JAKARTA —Pemerintah menegaskan pentingnya transformasi tata kelola pesantren sebagai agenda strategis nasional. Pasalnya, pesantren merupakan lembaga pendidikan tertua di Nusantara.
“Pesantren sudah ada sejak abad ke-14, jauh sebelum Belanda datang dengan sistem sekolah modern,” ujar Direktur Pesantren, Basnang Said, dalam Halaqah Penguatan Kelembagaan Pendirian Direktorat Jenderal Pesantren, dikutip, Kamis (27/11/2025).
Ia mengingatkan bahwa perjalanan panjang pesantren juga mencatat masa ketika lembaga ini terpinggirkan oleh modernisasi kolonial.
Momentum kebangkitan kembali diperkuat melalui Program PBSB era Menteri Agama M. Maftuh Basyuni yang mendorong santri tampil sebagai lulusan terbaik di berbagai perguruan tinggi ternama.
Basnang menyoroti evolusi pengakuan negara terhadap pesantren, mulai dari program kesetaraan pada masa Presiden Gus Dur, penetapan Hari Santri oleh Presiden Joko Widodo, hingga lahirnya UU No. 18/2019 tentang Pesantren.
“Undang-undang itu menguatkan martabat pesantren sebagai bagian dari sistem pendidikan nasional,” tegasnya.
Dia juga menyoroti tantangan baru yang muncul, terutama hilangnya kajian kitab-kitab klasik seperti balaghah, mantik, dan arudh pada beberapa pesantren yang terintegrasi dengan pendidikan formal. Kemenag, katanya, telah menyiapkan langkah sistematis untuk mengembalikan kekuatan tradisi keilmuan pesantren.
“Pesantren harus tetap kokoh pada tradisi, tetapi tidak boleh berjalan mundur dari zaman. Inilah saatnya pesantren menjadi pusat lahirnya pemimpin bangsa yang berilmu, berakhlak, dan berdaya saing,”pungkasnya.
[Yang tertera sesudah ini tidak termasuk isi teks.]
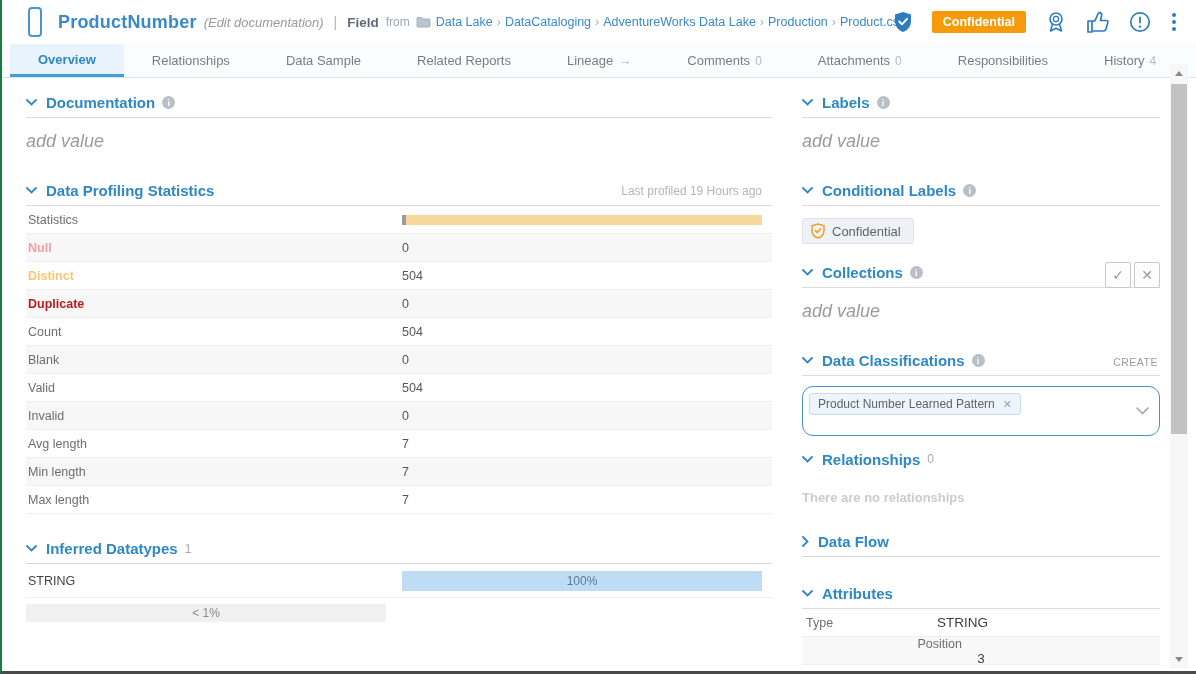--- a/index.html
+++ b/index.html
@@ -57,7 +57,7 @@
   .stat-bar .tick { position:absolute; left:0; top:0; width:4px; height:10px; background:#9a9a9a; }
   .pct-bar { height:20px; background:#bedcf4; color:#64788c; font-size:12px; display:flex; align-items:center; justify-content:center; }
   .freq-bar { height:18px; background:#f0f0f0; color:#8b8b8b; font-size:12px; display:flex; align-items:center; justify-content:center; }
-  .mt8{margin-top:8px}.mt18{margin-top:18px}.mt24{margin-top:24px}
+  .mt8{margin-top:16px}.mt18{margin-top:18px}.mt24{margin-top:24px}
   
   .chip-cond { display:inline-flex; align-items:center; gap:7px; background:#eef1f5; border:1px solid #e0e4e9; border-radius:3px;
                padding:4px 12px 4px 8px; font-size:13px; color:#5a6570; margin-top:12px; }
Pimpinan PPTQ Halaqah Hafizhah Hamzah Harun Ar-Rasyid, menambahkan, bahwa pendidikan pesantren berakar pada pembentukan karakter yang berkesadaran spiritual.
“Santri harus merasa selalu dalam pengawasan Allah. Jika itu tertanam, maka seorang santri tidak akan mungkin berkhianat, meskipun nanti ia menjadi rektor atau menteri,” ujarnya.
Ketua Tanfidziyah PWNU Sulawesi Selatan ini menguraikan enam pilar pendidikan menurut Imam Syafi’I kecerdasan, semangat, kesungguhan, kecukupan ekonomi, kedekatan dengan guru, dan ketekunan waktu, namun menegaskan bahwa kebutuhan zaman menuntut lebih.
“Pesantren harus masuk ke dunia digital, memperkuat ekonomi, dan membangun jejaring global,” tandasnya.